Provided records:
=-=-=-=-=
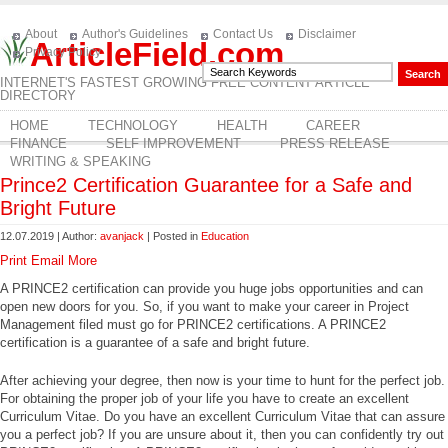
About
Author's Guidelines
Contact Us
Disclaimer
ArticleField.com
Privacy Policy
INTERNET'S FASTEST GROWING FREE CONTENT ARTICLE
DIRECTORY
HOME
TECHNOLOGY
HEALTH
CAREER
FINANCE
SELF IMPROVEMENT
PRESS RELEASE
WRITING & SPEAKING
Prince2 Certification Guarantee for a Safe and
Bright Future
12.07.2019 | Author:
avanjack
| Posted in
Education
Print
Email
More
A PRINCE2 certification can provide you huge jobs opportunities and can
open new doors for you. So, if you want to make your career in Project
Management filed must go for PRINCE2 certifications. A PRINCE2
certification is a guarantee of a safe and bright future.
After achieving your degree, then now is your time to hunt for the perfect job.
For obtaining the proper job of your life you have to create an excellent
Curriculum Vitae. Do you have an excellent Curriculum Vitae that can assure
you a perfect job? If you are unsure about it, then you can confidently try out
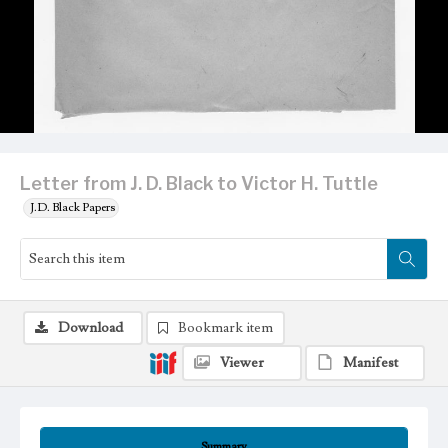
Letter from J. D. Black to Victor H. Tuttle
J.D. Black Papers
Download
Bookmark item
Viewer
Manifest
Summary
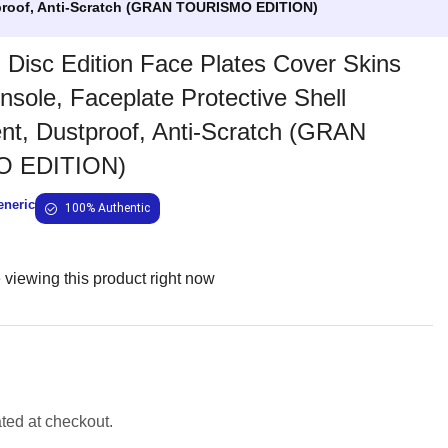
stproof, Anti-Scratch (GRAN TOURISMO EDITION)
Disc Edition Face Plates Cover Skins
nsole, Faceplate Protective Shell
t, Dustproof, Anti-Scratch (GRAN
 EDITION)
eneric
100% Authentic
viewing this product right now
ated at checkout.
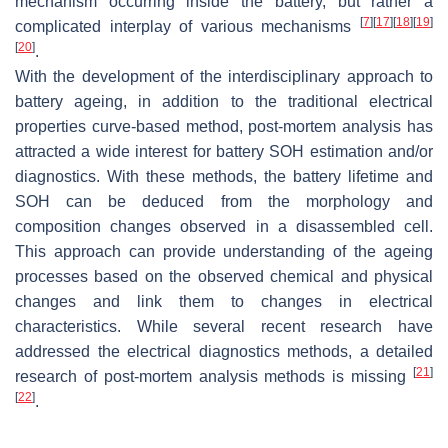
mechanism occurring inside the battery, but rather a
[
7
]
[
17
]
[
18
]
[
19
]
complicated interplay of various mechanisms
[
20
]
.
With the development of the interdisciplinary approach to
battery ageing, in addition to the traditional electrical
properties curve-based method, post-mortem analysis has
attracted a wide interest for battery SOH estimation and/or
diagnostics. With these methods, the battery lifetime and
SOH can be deduced from the morphology and
composition changes observed in a disassembled cell.
This approach can provide understanding of the ageing
processes based on the observed chemical and physical
changes and link them to changes in electrical
characteristics. While several recent research have
addressed the electrical diagnostics methods, a detailed
[
21
]
research of post-mortem analysis methods is missing
[
22
]
.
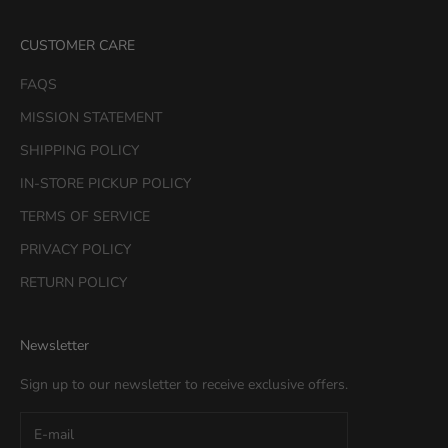
CUSTOMER CARE
FAQS
MISSION STATEMENT
SHIPPING POLICY
IN-STORE PICKUP POLICY
TERMS OF SERVICE
PRIVACY POLICY
RETURN POLICY
Newsletter
Sign up to our newsletter to receive exclusive offers.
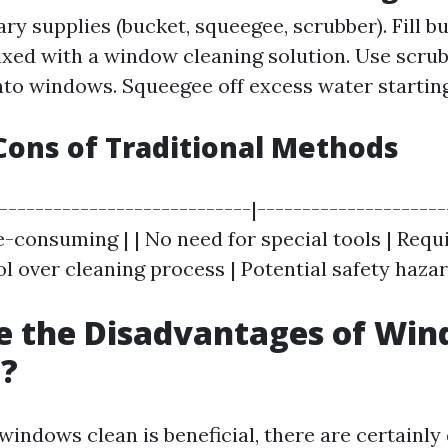
ry supplies (bucket, squeegee, scrubber). Fill b
ed with a window cleaning solution. Use scrub
to windows. Squeegee off excess water startin
Cons of Traditional Methods
|----------------------------|---------------------
e-consuming | | No need for special tools | Requ
rol over cleaning process | Potential safety hazar
e the Disadvantages of Wi
g?
windows clean is beneficial, there are certainl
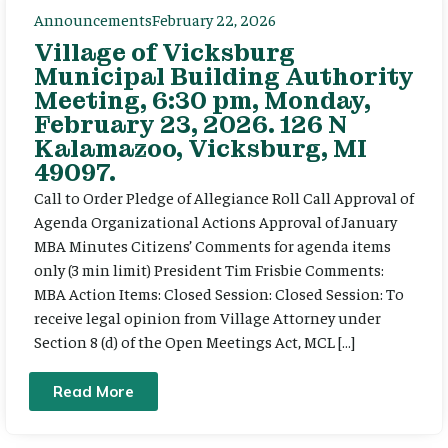
Announcements
February 22, 2026
Village of Vicksburg
Municipal Building Authority
Meeting, 6:30 pm, Monday,
February 23, 2026. 126 N
Kalamazoo, Vicksburg, MI
49097.
Call to Order Pledge of Allegiance Roll Call Approval of
Agenda Organizational Actions Approval of January
MBA Minutes Citizens’ Comments for agenda items
only (3 min limit) President Tim Frisbie Comments:
MBA Action Items: Closed Session: Closed Session: To
receive legal opinion from Village Attorney under
Section 8 (d) of the Open Meetings Act, MCL […]
Read More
=-=-=-=-=
Assignment: Could the lines from the top of the material through the line with "open new doors" be repeated exactly, pictures left out?

Your solution:
About
Author's Guidelines
Contact Us
Disclaimer
ArticleField.com
Privacy Policy
INTERNET'S FASTEST GROWING FREE CONTENT ARTICLE
DIRECTORY
HOME
TECHNOLOGY
HEALTH
CAREER
FINANCE
SELF IMPROVEMENT
PRESS RELEASE
WRITING & SPEAKING
Prince2 Certification Guarantee for a Safe and
Bright Future
12.07.2019 | Author:
avanjack
| Posted in
Education
Print
Email
More
A PRINCE2 certification can provide you huge jobs opportunities and can
open new doors for you. So, if you want to make your career in Project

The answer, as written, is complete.